— WHAT TO PRODUCE —
Reproduce the part of the freeze-out merger text that opens with "Once the majority shareholders decide to expel" and closes with "misery of minority shareholders.", replacing "curtailed" with "restrained".

— TEXT SECTION —
□ □ □ □

Freeze-out or Squeeze-out ensues once the majority shareholders decide to oust the minority shareholders from a public company. Here, the majority shareholders acquire the shares of the minority shareholders, effectively freezing them out of the company. Even though the benefits of concentration of ownership and simplification of capital structure are indispensable, the protection of minority shareholders is imperative.
Once the majority shareholders decide to expel the minority shareholders from a company, its impact on corporate governance becomes palpable. Corporate Governance (CG) is responsible for protecting the rights of all the shareholders, including the rights of minority shareholders. It is through the effective implementation of CG mechanisms that the whims of the majority can be curtailed.
This article analyses the prevalent legal framework for a freeze-out merger in India and the protection available to the dissenting minority shareholders. Further this article reasons how proper CG practices can mitigate the misery of minority shareholders.


The Companies Act 2013 (The Act) incorporates comprehensive frameworks regulating Mergers and Acquisitions (M&A) including freeze-out mergers. Section 236 of the act states that the shareholders should have at least a 90% majority to freeze out the remaining minority. Further, the acquirer is obligated to notify the company about its intention to acquire the shares of the remaining shareholders, if it becomes the registered shareholder for at least 90% of the issued share capital of the company as a result of a merger, share exchange, security conversion or a similar transaction.

□ □ □ □

— SUPPLIED ENTRIES —
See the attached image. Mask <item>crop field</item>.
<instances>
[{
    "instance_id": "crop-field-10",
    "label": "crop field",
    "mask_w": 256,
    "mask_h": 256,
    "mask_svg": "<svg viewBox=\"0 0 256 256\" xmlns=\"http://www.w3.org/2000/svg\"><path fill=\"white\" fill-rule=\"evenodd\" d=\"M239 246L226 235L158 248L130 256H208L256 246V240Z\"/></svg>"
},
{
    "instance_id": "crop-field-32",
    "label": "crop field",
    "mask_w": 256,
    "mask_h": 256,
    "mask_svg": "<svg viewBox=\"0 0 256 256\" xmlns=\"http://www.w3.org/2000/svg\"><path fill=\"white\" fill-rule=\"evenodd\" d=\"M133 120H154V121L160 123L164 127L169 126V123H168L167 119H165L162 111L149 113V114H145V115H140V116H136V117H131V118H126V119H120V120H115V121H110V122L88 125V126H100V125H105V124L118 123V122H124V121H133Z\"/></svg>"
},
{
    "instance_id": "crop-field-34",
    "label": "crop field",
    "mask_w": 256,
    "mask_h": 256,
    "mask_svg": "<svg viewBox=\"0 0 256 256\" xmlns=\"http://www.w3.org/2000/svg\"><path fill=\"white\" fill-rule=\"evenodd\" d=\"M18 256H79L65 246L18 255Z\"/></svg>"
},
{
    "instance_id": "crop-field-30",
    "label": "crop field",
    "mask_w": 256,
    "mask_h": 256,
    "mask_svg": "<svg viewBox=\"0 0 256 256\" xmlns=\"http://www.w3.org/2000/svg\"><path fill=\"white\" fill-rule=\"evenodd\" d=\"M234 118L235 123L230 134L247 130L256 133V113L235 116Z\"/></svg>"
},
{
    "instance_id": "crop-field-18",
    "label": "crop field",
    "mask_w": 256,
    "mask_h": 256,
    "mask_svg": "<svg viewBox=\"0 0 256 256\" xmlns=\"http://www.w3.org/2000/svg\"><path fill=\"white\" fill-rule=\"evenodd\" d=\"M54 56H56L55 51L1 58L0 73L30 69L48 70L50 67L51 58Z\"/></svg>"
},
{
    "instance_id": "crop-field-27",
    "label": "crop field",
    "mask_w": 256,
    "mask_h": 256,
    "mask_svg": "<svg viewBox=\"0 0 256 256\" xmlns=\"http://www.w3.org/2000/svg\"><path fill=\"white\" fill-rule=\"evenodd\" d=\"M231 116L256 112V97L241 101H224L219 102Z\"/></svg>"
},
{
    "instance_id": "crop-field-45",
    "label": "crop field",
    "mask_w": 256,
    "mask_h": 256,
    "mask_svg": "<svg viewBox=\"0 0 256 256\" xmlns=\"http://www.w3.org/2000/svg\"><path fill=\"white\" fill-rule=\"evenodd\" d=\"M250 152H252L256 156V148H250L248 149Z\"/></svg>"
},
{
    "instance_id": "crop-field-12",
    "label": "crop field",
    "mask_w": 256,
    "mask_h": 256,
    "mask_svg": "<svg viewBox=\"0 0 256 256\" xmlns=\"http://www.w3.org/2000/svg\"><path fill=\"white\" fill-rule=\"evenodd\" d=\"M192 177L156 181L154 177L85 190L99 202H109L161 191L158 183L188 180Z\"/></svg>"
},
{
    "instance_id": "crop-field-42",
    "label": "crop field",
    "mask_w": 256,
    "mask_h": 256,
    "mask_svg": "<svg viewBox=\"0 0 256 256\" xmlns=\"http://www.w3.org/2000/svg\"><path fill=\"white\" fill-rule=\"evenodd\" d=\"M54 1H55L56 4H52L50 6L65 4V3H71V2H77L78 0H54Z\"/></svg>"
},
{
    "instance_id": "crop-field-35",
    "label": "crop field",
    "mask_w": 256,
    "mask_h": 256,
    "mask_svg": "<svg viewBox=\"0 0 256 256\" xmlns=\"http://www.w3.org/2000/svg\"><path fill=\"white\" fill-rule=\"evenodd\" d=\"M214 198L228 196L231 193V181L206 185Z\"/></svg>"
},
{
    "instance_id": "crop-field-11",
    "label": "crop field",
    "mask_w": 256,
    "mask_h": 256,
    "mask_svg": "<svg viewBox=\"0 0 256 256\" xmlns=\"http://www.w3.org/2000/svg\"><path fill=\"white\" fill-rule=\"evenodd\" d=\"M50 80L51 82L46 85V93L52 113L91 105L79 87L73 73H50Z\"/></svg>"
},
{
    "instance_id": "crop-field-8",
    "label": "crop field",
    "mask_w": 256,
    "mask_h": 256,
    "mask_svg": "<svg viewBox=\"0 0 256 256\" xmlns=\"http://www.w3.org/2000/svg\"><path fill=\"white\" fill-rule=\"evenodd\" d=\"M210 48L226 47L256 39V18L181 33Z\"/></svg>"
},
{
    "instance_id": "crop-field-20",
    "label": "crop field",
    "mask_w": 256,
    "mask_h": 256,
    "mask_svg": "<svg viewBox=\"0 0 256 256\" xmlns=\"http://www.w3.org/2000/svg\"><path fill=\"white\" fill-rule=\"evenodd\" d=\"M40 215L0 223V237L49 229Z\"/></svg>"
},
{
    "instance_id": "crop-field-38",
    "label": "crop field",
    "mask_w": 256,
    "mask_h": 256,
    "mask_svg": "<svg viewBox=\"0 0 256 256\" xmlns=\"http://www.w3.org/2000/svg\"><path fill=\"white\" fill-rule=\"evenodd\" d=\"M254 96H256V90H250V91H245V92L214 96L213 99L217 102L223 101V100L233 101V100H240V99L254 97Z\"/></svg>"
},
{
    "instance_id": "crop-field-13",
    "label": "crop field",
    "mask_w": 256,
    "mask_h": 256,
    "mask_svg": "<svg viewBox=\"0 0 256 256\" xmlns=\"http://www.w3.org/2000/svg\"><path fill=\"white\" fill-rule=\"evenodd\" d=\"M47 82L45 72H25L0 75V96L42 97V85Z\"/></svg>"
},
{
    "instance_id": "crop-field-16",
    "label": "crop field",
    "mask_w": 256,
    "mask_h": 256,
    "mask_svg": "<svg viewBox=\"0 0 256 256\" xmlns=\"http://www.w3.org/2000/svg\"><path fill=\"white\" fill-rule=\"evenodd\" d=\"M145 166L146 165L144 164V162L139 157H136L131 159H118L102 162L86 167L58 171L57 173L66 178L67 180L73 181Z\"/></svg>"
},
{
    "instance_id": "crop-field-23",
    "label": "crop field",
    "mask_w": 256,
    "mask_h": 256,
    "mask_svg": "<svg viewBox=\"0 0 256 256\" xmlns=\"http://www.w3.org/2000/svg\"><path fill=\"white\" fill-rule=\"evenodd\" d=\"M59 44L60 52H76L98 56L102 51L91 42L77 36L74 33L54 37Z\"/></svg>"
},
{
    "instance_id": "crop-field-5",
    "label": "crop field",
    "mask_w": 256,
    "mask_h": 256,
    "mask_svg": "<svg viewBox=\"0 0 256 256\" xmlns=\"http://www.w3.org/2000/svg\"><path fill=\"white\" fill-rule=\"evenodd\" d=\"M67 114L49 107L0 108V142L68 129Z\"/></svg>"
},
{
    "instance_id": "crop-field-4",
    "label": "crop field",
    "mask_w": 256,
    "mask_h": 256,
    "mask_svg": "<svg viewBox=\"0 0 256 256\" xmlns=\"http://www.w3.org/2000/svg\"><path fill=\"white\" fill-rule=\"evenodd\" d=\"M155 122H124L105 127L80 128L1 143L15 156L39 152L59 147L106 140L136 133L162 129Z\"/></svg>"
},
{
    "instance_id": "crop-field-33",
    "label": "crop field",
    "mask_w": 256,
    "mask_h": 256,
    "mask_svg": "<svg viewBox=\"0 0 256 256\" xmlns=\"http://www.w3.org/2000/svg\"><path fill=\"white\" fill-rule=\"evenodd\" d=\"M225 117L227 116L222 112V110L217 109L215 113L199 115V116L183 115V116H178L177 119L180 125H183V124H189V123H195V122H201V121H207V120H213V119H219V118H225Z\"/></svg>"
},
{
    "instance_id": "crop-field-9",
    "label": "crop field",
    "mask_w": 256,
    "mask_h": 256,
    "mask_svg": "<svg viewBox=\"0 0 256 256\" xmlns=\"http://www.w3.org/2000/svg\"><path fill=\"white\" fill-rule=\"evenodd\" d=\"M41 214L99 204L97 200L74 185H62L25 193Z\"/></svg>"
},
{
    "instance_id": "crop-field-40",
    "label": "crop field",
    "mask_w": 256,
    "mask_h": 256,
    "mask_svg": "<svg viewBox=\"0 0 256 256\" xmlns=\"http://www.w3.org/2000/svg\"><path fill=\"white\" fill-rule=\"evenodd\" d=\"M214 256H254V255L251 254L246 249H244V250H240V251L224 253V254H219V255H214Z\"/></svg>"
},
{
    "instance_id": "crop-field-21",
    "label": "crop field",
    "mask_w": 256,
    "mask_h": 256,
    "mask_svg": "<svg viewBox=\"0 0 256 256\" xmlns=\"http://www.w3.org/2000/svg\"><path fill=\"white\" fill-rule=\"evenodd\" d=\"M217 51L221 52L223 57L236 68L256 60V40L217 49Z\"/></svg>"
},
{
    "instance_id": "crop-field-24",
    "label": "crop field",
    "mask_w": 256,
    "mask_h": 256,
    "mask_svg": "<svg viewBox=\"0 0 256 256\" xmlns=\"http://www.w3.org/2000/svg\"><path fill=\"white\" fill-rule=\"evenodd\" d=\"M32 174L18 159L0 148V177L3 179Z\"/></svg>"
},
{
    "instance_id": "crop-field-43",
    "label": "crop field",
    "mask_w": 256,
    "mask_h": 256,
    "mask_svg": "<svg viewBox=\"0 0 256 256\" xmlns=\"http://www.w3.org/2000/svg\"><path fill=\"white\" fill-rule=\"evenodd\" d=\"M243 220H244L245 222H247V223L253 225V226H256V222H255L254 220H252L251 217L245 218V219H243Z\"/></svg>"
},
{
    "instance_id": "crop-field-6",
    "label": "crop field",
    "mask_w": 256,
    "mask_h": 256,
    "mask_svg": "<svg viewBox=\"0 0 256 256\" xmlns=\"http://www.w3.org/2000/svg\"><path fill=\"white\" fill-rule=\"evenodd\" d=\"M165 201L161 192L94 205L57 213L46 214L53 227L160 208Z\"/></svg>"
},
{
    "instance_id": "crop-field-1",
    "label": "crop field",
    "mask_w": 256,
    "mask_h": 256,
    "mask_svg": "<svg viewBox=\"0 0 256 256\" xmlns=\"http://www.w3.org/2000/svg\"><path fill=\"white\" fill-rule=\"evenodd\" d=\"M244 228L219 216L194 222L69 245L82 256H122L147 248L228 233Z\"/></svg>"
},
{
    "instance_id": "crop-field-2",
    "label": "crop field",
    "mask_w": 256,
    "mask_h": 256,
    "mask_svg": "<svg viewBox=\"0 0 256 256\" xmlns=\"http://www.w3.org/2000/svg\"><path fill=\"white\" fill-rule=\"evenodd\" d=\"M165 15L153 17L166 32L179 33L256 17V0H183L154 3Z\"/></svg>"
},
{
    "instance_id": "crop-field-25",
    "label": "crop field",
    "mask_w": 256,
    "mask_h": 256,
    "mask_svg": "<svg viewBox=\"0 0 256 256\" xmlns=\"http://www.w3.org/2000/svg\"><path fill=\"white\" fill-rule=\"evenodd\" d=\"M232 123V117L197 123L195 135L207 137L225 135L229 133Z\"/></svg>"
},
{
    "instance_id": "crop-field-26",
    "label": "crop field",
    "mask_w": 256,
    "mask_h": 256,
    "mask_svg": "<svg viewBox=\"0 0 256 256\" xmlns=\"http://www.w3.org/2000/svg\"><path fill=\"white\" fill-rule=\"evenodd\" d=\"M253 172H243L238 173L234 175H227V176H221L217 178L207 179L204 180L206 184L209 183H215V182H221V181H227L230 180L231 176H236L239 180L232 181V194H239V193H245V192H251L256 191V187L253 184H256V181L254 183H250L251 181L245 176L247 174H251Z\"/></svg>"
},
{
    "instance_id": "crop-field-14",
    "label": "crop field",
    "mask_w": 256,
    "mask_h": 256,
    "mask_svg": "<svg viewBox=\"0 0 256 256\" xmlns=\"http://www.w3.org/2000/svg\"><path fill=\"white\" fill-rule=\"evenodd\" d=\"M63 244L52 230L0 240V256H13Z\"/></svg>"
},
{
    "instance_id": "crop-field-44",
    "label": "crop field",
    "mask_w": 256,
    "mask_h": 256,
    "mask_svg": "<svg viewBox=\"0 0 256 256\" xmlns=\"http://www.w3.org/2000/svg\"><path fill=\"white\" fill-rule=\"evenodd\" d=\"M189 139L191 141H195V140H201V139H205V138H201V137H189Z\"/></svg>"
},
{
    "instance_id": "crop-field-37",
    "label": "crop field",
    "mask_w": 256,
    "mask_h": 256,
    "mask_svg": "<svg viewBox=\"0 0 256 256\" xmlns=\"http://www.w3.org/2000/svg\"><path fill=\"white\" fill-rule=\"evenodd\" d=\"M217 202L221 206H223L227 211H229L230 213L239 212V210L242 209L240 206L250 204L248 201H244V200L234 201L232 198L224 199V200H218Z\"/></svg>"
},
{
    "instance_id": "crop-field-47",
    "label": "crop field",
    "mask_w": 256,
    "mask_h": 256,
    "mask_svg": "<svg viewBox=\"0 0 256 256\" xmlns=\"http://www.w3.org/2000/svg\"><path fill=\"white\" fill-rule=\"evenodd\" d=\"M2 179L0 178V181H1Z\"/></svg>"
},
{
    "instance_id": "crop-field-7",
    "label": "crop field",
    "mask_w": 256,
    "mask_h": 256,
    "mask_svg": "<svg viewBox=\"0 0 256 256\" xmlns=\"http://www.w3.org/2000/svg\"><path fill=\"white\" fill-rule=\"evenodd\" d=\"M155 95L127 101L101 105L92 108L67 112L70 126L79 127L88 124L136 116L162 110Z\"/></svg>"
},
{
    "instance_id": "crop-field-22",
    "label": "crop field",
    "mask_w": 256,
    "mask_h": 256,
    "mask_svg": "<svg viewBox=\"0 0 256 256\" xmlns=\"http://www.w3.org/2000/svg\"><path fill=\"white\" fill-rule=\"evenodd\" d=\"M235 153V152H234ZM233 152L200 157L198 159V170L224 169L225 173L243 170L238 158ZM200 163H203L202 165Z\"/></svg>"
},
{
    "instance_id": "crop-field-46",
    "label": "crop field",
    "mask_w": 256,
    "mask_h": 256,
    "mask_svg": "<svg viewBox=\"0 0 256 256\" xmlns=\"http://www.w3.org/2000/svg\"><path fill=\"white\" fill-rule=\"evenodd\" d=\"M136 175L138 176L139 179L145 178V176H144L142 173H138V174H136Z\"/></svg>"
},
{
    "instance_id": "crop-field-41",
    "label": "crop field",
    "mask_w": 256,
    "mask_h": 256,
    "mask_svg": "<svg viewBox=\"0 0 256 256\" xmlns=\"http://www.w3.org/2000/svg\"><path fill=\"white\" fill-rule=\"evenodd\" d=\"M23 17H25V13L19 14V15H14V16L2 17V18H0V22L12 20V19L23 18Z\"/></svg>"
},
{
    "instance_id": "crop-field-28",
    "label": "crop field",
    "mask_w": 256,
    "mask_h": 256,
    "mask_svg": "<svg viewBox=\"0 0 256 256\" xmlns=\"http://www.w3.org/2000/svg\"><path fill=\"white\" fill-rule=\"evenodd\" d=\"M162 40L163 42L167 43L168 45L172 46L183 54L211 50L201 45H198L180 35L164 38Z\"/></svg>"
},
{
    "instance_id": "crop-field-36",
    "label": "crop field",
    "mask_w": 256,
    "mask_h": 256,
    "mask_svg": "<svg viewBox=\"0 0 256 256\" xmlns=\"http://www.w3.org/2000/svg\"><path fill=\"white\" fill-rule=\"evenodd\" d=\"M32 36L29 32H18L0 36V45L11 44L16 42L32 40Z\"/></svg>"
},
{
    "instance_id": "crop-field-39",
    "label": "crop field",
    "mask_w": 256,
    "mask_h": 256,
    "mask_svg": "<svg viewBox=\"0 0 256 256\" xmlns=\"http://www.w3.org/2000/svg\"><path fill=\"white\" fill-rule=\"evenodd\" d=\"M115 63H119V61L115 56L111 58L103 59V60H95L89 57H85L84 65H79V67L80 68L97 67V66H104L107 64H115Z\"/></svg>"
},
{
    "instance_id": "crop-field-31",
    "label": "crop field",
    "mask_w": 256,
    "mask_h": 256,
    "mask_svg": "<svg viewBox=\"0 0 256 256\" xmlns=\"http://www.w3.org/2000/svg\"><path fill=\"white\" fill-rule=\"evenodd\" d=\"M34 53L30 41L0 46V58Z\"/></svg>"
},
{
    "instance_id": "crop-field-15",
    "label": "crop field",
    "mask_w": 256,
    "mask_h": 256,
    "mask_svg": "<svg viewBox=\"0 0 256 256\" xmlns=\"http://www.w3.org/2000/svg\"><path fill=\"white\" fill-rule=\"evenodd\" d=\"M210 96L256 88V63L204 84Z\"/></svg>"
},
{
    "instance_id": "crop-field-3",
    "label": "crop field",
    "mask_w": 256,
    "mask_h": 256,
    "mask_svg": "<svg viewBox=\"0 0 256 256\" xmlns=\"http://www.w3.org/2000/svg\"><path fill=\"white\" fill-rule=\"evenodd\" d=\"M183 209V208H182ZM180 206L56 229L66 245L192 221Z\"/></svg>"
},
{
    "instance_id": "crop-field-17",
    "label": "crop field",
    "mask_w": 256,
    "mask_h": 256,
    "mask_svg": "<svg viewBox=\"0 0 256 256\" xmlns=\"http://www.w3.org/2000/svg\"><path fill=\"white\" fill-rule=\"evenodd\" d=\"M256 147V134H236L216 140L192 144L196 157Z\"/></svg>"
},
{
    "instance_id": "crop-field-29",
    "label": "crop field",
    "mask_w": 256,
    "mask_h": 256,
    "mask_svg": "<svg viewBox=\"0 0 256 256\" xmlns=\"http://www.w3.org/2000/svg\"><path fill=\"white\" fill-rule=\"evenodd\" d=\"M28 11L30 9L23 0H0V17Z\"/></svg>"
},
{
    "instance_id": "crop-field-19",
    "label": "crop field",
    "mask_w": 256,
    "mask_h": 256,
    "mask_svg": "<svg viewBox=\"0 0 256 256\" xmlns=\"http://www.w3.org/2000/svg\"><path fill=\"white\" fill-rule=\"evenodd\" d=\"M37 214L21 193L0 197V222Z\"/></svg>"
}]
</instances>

□ □ □ □

— CORRECT RESPONSE —
Once the majority shareholders decide to expel the minority shareholders from a company, its impact on corporate governance becomes palpable. Corporate Governance (CG) is responsible for protecting the rights of all the shareholders, including the rights of minority shareholders. It is through the effective implementation of CG mechanisms that the whims of the majority can be restrained.
This article analyses the prevalent legal framework for a freeze-out merger in India and the protection available to the dissenting minority shareholders. Further this article reasons how proper CG practices can mitigate the misery of minority shareholders.